→ **To be done**: Revise every line of the material so that "dashed" reads "hidden" wherever it occurs, with nothing else altered.

[Records from a data collection]
● ● ● ● ●

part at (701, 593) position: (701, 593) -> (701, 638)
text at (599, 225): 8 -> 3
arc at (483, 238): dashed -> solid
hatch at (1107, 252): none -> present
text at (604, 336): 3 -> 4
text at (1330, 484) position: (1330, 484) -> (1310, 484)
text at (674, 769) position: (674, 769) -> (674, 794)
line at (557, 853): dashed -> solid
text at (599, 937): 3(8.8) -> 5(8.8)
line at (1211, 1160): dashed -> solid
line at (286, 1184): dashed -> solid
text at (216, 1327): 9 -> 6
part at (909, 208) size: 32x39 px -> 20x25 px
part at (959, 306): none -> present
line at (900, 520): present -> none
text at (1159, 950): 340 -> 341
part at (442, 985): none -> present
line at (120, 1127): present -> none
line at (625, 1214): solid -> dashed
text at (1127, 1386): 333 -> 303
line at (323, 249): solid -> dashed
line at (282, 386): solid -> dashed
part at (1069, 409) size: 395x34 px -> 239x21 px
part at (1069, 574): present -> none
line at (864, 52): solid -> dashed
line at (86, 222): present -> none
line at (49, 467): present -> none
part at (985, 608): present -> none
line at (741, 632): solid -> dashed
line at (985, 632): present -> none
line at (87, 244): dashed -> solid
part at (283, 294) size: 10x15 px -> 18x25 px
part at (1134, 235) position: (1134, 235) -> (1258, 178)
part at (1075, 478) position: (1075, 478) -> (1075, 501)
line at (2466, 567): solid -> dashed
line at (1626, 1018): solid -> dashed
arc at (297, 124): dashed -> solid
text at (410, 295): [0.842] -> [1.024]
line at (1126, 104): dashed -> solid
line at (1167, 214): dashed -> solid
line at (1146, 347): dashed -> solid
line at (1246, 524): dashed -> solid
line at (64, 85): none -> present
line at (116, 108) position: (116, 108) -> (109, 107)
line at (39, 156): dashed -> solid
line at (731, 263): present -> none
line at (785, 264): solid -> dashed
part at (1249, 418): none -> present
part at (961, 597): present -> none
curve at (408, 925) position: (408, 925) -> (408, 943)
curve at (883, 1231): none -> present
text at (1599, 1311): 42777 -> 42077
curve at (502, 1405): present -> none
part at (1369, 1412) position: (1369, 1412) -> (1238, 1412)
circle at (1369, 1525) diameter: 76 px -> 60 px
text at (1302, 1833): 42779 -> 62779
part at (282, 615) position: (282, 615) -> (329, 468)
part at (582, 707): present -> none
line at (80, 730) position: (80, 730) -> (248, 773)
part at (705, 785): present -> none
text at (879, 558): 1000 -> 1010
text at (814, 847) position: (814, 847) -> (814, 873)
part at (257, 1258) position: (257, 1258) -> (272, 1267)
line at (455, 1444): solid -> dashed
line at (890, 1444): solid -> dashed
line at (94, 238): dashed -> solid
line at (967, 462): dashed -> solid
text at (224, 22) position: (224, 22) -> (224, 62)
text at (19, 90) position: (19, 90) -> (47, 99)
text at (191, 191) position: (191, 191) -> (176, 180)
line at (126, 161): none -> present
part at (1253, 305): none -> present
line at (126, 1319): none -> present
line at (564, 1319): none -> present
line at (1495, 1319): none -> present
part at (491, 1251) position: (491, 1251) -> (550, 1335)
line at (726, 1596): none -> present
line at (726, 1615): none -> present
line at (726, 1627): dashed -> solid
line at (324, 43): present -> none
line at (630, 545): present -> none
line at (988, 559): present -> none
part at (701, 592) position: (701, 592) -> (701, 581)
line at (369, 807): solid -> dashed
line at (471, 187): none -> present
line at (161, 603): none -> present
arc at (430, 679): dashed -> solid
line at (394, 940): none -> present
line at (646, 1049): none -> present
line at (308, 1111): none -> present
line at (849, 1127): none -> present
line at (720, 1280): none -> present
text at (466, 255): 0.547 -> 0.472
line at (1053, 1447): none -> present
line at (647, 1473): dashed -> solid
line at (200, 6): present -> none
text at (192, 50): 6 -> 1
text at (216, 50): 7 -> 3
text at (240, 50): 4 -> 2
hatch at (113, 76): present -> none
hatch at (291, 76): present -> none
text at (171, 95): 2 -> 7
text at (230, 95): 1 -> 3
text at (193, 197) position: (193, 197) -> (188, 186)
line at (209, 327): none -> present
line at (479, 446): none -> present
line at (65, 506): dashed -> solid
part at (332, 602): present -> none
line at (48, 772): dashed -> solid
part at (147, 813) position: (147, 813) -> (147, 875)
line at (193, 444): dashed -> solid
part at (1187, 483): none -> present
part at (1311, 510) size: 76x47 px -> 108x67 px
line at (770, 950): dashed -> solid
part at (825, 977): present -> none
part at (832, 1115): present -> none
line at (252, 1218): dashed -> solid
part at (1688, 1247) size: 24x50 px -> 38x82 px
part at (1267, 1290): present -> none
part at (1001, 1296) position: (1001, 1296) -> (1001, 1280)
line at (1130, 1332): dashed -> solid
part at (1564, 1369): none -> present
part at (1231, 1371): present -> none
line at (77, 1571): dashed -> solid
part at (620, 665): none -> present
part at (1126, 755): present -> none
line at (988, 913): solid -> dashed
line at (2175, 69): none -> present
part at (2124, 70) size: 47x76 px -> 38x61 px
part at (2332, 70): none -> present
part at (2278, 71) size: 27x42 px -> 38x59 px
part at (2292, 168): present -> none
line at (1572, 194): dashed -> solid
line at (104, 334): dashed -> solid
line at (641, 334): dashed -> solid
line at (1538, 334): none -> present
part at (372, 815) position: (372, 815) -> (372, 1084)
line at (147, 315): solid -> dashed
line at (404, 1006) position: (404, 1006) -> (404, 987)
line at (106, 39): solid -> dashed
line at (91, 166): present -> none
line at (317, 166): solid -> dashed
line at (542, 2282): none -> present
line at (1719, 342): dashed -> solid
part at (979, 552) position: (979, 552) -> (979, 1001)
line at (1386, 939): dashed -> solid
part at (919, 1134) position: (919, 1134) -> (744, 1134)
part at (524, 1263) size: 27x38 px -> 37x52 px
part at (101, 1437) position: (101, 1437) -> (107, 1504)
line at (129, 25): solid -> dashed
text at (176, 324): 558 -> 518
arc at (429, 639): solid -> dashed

● ● ● ● ●

→ **Answer for the task**:
part at (701, 593) position: (701, 593) -> (701, 638)
text at (599, 225): 8 -> 3
arc at (483, 238): hidden -> solid
hatch at (1107, 252): none -> present
text at (604, 336): 3 -> 4
text at (1330, 484) position: (1330, 484) -> (1310, 484)
text at (674, 769) position: (674, 769) -> (674, 794)
line at (557, 853): hidden -> solid
text at (599, 937): 3(8.8) -> 5(8.8)
line at (1211, 1160): hidden -> solid
line at (286, 1184): hidden -> solid
text at (216, 1327): 9 -> 6
part at (909, 208) size: 32x39 px -> 20x25 px
part at (959, 306): none -> present
line at (900, 520): present -> none
text at (1159, 950): 340 -> 341
part at (442, 985): none -> present
line at (120, 1127): present -> none
line at (625, 1214): solid -> hidden
text at (1127, 1386): 333 -> 303
line at (323, 249): solid -> hidden
line at (282, 386): solid -> hidden
part at (1069, 409) size: 395x34 px -> 239x21 px
part at (1069, 574): present -> none
line at (864, 52): solid -> hidden
line at (86, 222): present -> none
line at (49, 467): present -> none
part at (985, 608): present -> none
line at (741, 632): solid -> hidden
line at (985, 632): present -> none
line at (87, 244): hidden -> solid
part at (283, 294) size: 10x15 px -> 18x25 px
part at (1134, 235) position: (1134, 235) -> (1258, 178)
part at (1075, 478) position: (1075, 478) -> (1075, 501)
line at (2466, 567): solid -> hidden
line at (1626, 1018): solid -> hidden
arc at (297, 124): hidden -> solid
text at (410, 295): [0.842] -> [1.024]
line at (1126, 104): hidden -> solid
line at (1167, 214): hidden -> solid
line at (1146, 347): hidden -> solid
line at (1246, 524): hidden -> solid
line at (64, 85): none -> present
line at (116, 108) position: (116, 108) -> (109, 107)
line at (39, 156): hidden -> solid
line at (731, 263): present -> none
line at (785, 264): solid -> hidden
part at (1249, 418): none -> present
part at (961, 597): present -> none
curve at (408, 925) position: (408, 925) -> (408, 943)
curve at (883, 1231): none -> present
text at (1599, 1311): 42777 -> 42077
curve at (502, 1405): present -> none
part at (1369, 1412) position: (1369, 1412) -> (1238, 1412)
circle at (1369, 1525) diameter: 76 px -> 60 px
text at (1302, 1833): 42779 -> 62779
part at (282, 615) position: (282, 615) -> (329, 468)
part at (582, 707): present -> none
line at (80, 730) position: (80, 730) -> (248, 773)
part at (705, 785): present -> none
text at (879, 558): 1000 -> 1010
text at (814, 847) position: (814, 847) -> (814, 873)
part at (257, 1258) position: (257, 1258) -> (272, 1267)
line at (455, 1444): solid -> hidden
line at (890, 1444): solid -> hidden
line at (94, 238): hidden -> solid
line at (967, 462): hidden -> solid
text at (224, 22) position: (224, 22) -> (224, 62)
text at (19, 90) position: (19, 90) -> (47, 99)
text at (191, 191) position: (191, 191) -> (176, 180)
line at (126, 161): none -> present
part at (1253, 305): none -> present
line at (126, 1319): none -> present
line at (564, 1319): none -> present
line at (1495, 1319): none -> present
part at (491, 1251) position: (491, 1251) -> (550, 1335)
line at (726, 1596): none -> present
line at (726, 1615): none -> present
line at (726, 1627): hidden -> solid
line at (324, 43): present -> none
line at (630, 545): present -> none
line at (988, 559): present -> none
part at (701, 592) position: (701, 592) -> (701, 581)
line at (369, 807): solid -> hidden
line at (471, 187): none -> present
line at (161, 603): none -> present
arc at (430, 679): hidden -> solid
line at (394, 940): none -> present
line at (646, 1049): none -> present
line at (308, 1111): none -> present
line at (849, 1127): none -> present
line at (720, 1280): none -> present
text at (466, 255): 0.547 -> 0.472
line at (1053, 1447): none -> present
line at (647, 1473): hidden -> solid
line at (200, 6): present -> none
text at (192, 50): 6 -> 1
text at (216, 50): 7 -> 3
text at (240, 50): 4 -> 2
hatch at (113, 76): present -> none
hatch at (291, 76): present -> none
text at (171, 95): 2 -> 7
text at (230, 95): 1 -> 3
text at (193, 197) position: (193, 197) -> (188, 186)
line at (209, 327): none -> present
line at (479, 446): none -> present
line at (65, 506): hidden -> solid
part at (332, 602): present -> none
line at (48, 772): hidden -> solid
part at (147, 813) position: (147, 813) -> (147, 875)
line at (193, 444): hidden -> solid
part at (1187, 483): none -> present
part at (1311, 510) size: 76x47 px -> 108x67 px
line at (770, 950): hidden -> solid
part at (825, 977): present -> none
part at (832, 1115): present -> none
line at (252, 1218): hidden -> solid
part at (1688, 1247) size: 24x50 px -> 38x82 px
part at (1267, 1290): present -> none
part at (1001, 1296) position: (1001, 1296) -> (1001, 1280)
line at (1130, 1332): hidden -> solid
part at (1564, 1369): none -> present
part at (1231, 1371): present -> none
line at (77, 1571): hidden -> solid
part at (620, 665): none -> present
part at (1126, 755): present -> none
line at (988, 913): solid -> hidden
line at (2175, 69): none -> present
part at (2124, 70) size: 47x76 px -> 38x61 px
part at (2332, 70): none -> present
part at (2278, 71) size: 27x42 px -> 38x59 px
part at (2292, 168): present -> none
line at (1572, 194): hidden -> solid
line at (104, 334): hidden -> solid
line at (641, 334): hidden -> solid
line at (1538, 334): none -> present
part at (372, 815) position: (372, 815) -> (372, 1084)
line at (147, 315): solid -> hidden
line at (404, 1006) position: (404, 1006) -> (404, 987)
line at (106, 39): solid -> hidden
line at (91, 166): present -> none
line at (317, 166): solid -> hidden
line at (542, 2282): none -> present
line at (1719, 342): hidden -> solid
part at (979, 552) position: (979, 552) -> (979, 1001)
line at (1386, 939): hidden -> solid
part at (919, 1134) position: (919, 1134) -> (744, 1134)
part at (524, 1263) size: 27x38 px -> 37x52 px
part at (101, 1437) position: (101, 1437) -> (107, 1504)
line at (129, 25): solid -> hidden
text at (176, 324): 558 -> 518
arc at (429, 639): solid -> hidden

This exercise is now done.